:: Material provided

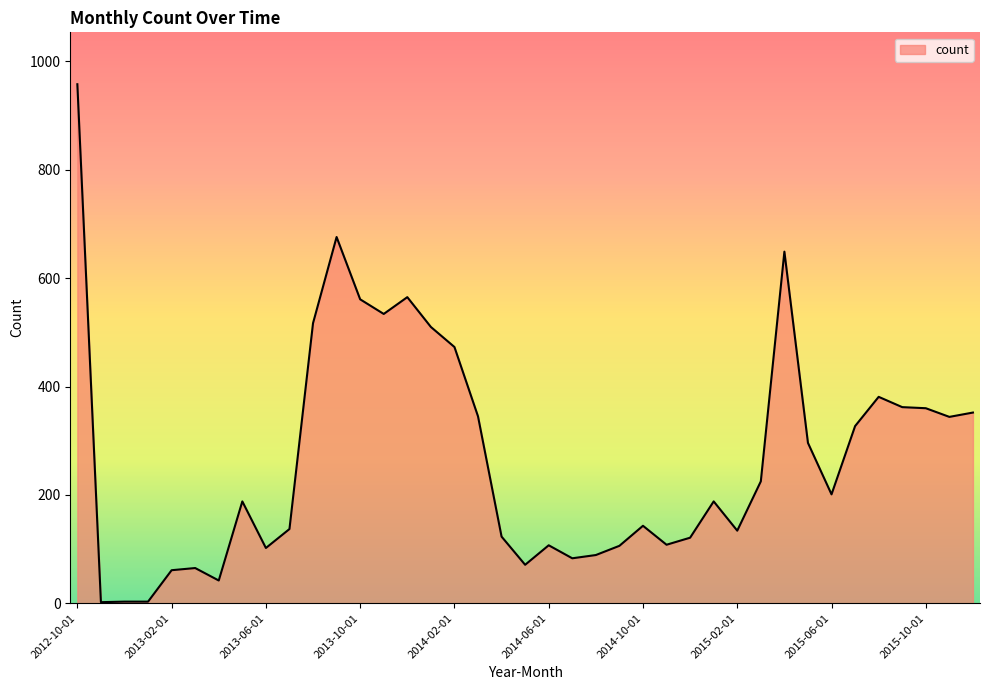

What is the greatest value displayed?

958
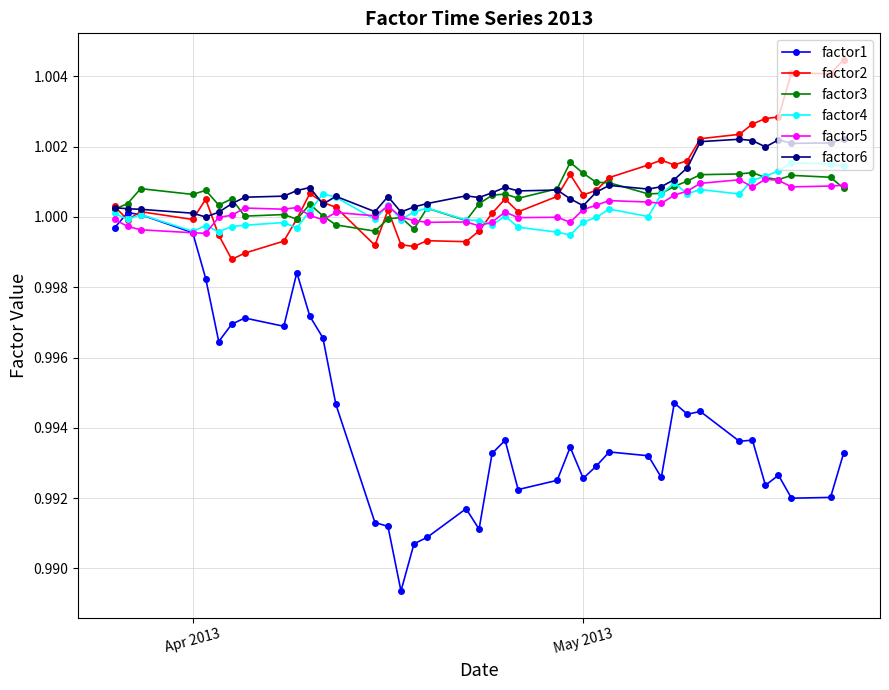

In factor5, how many points are higher than both neighbors (excluding endpoints)?

10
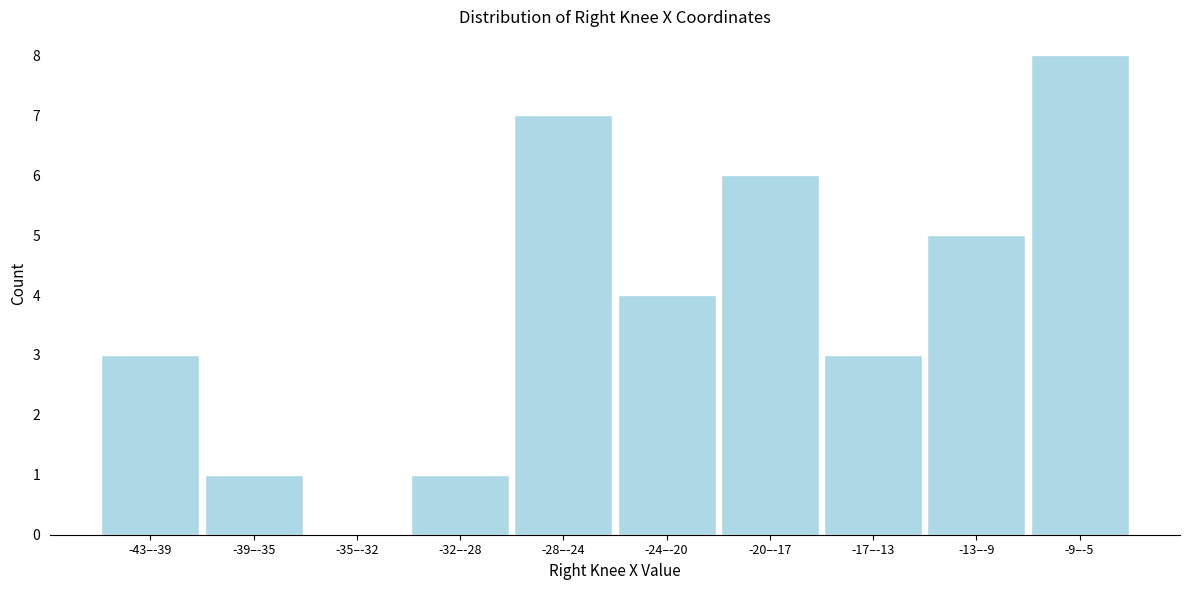

Reading left to right, extract all data points from this chart.

-43–-39=3	-39–-35=1	-35–-32=0	-32–-28=1	-28–-24=7	-24–-20=4	-20–-17=6	-17–-13=3	-13–-9=5	-9–-5=8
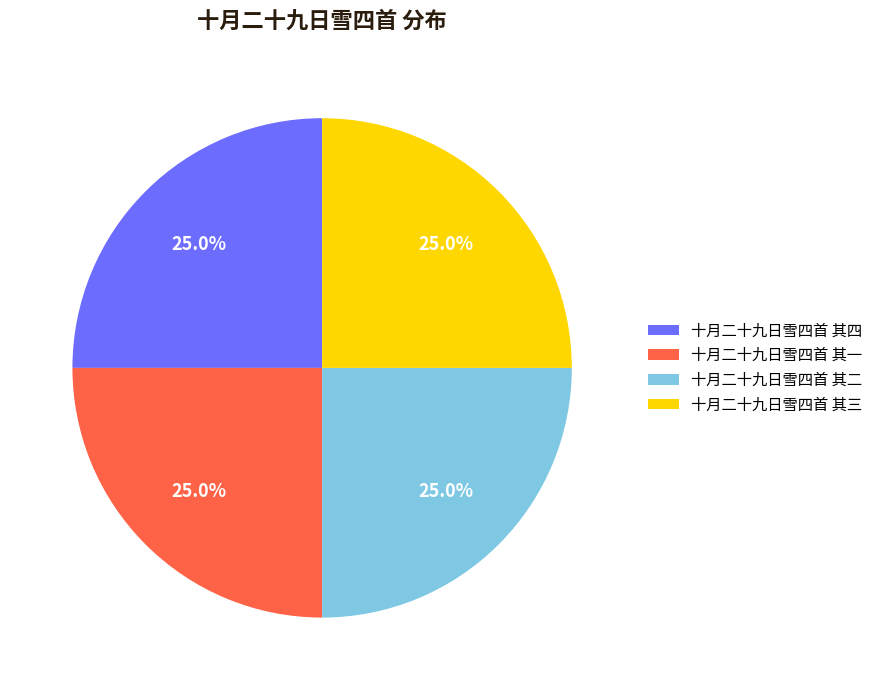

Does 十月二十九日雪四首 其二 account for over 50% of the chart?

No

::::

How many lines in the rows above contain the word "chart"? Reply with the number only.

2